I’m told a recent issue we had is a farmhouse “thing,” but I imagine it could happen to anyone, anywhere. Regardless, it was like everything else that happens here: crazy on one hand, amusing on the other.


Every night for several weeks, when I would go upstairs to bed, I heard purring. For the first few nights, I got back up to look for one of my four cats under the bed, but never saw them. After a few days, the purring became the new normal. We joked about the possibility of a critter living in the wall.


Then, one night last week when I turned on the bedside lamp, the cats went crazy. They started leaping across the bed and twirling through the air. Unconcerned with where they landed, they cleared my nightstand and leaped again. When I looked closer, they were all chasing bees – no, yellow jackets.

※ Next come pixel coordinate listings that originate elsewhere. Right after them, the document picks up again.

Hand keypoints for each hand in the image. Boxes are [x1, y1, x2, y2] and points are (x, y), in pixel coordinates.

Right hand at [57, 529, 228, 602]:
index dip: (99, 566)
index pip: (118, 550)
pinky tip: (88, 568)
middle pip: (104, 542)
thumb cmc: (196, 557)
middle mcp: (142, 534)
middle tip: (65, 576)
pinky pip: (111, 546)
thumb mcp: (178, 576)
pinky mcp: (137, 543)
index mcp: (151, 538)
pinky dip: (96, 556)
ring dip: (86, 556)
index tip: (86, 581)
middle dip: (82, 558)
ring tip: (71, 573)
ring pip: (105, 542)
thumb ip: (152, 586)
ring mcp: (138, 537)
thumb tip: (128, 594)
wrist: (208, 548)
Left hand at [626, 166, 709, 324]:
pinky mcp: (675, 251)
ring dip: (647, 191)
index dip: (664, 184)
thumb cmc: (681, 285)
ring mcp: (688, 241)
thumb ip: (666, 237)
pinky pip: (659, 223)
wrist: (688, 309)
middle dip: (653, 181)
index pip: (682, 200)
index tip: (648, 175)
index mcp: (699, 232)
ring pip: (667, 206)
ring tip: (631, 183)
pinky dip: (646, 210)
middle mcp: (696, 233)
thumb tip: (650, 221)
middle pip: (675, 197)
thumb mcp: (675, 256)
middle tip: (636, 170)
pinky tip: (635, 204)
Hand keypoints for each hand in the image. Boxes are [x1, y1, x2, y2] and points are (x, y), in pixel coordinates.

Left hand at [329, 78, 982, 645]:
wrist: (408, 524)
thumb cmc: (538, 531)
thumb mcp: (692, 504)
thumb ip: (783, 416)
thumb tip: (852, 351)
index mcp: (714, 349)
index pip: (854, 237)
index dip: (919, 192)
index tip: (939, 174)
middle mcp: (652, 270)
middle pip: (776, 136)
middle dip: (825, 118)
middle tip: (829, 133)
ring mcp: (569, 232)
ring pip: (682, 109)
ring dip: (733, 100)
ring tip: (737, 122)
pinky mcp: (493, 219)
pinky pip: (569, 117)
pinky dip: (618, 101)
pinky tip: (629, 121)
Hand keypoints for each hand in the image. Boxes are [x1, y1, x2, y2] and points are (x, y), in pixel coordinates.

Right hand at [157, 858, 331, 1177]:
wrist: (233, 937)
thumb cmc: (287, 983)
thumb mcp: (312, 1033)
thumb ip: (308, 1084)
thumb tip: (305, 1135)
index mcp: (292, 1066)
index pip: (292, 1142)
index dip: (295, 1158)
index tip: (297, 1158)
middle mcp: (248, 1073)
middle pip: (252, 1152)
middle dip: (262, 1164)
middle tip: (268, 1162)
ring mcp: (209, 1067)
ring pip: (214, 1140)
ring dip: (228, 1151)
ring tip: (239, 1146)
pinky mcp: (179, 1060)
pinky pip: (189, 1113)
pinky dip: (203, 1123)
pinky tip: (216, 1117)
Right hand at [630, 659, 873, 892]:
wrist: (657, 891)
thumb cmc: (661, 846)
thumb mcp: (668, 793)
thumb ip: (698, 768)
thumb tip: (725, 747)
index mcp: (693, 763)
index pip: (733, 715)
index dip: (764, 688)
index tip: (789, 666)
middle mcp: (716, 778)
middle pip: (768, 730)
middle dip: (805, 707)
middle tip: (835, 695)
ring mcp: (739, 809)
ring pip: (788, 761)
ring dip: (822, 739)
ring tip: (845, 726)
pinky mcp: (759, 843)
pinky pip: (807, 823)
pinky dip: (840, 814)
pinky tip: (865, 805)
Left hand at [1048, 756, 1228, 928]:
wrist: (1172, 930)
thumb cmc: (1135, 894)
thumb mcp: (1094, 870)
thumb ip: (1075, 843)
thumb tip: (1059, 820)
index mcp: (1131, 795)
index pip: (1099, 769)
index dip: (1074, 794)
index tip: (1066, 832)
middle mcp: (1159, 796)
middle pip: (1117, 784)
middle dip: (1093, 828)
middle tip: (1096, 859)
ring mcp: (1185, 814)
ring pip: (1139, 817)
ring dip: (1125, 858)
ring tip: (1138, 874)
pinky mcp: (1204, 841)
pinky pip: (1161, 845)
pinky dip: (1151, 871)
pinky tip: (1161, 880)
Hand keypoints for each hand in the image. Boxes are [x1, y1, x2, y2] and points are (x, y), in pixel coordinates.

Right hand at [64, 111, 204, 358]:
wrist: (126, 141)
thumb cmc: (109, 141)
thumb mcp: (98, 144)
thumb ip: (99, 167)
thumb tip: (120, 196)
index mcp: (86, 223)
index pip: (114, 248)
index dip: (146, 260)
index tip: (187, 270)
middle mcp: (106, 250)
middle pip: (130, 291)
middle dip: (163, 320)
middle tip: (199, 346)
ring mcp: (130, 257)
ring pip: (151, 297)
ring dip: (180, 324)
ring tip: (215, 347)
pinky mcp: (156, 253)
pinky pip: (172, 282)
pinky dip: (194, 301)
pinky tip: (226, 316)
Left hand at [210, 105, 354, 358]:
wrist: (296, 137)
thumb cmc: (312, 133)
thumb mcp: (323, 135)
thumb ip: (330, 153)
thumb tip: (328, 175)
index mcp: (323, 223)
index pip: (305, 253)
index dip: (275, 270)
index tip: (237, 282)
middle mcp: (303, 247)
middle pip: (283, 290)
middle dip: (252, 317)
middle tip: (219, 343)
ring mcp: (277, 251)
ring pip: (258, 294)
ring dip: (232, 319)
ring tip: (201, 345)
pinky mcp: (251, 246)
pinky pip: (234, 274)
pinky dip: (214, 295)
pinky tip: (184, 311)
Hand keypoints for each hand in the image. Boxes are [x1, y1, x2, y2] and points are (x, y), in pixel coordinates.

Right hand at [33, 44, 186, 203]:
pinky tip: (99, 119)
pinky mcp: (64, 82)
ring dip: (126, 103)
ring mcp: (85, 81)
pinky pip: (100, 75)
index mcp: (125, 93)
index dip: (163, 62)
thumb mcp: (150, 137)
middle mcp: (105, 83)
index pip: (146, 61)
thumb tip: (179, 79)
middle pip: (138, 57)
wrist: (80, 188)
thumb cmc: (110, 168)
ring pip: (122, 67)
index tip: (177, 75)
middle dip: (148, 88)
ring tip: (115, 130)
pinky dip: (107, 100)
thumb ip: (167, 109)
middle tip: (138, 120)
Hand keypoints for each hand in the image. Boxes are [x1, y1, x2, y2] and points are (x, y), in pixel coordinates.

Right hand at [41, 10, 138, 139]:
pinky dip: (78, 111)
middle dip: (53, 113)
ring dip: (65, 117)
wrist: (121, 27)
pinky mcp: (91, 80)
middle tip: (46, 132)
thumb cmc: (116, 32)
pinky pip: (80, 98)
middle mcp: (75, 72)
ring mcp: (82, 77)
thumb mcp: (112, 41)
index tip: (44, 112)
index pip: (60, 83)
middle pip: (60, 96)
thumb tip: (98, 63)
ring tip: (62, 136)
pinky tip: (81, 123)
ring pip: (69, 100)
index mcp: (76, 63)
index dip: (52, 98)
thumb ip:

Suddenly, it all made sense. The purring I heard every night was a hive in my wall working to cool itself from the warmth made by my lamp. But how did the wasps get inside? I looked around and saw a small bore hole in the wall above my bed. Every few seconds, one crawled through it and into my bedroom.


“Get up, get out!,” I yelled at my husband as I ran for some Raid.


He climbed up to spray the wasps and cover the hole. When he leaned against the wall for support, it gave way from where the winged wizards had eaten the drywall in an effort to make more room for the hive. The bees were really mad now.


Pouring through the hole like they would in a horror flick, he was swatting them and spraying them with wanton abandon. Then he put the nozzle right into the hole and depressed the trigger. Until there was no liquid left, he didn’t remove the can.


All the while, I was trying to remove the four cats from the room to prevent them from being stung or eating a now-poisonous insect. As fast as I could toss one from the room, another one returned. Toss a cat, swat a wasp. Repeat. Finally, I got them all out and the door shut.


The last few angry wasps were dispatched and the hole was covered with thick tape for the night. We slept in the living room until we went 24 hours without seeing a live wasp in the bedroom (and I got the dead bugs cleaned up).


I was advised to spray the hole with foam insulation, as that should seal it off well. But, truth be told, I’m still wary of removing the tape, just in case. I think the status quo will remain until fall, when their natural life cycle ends, unless my wall starts humming and purring again in the meantime.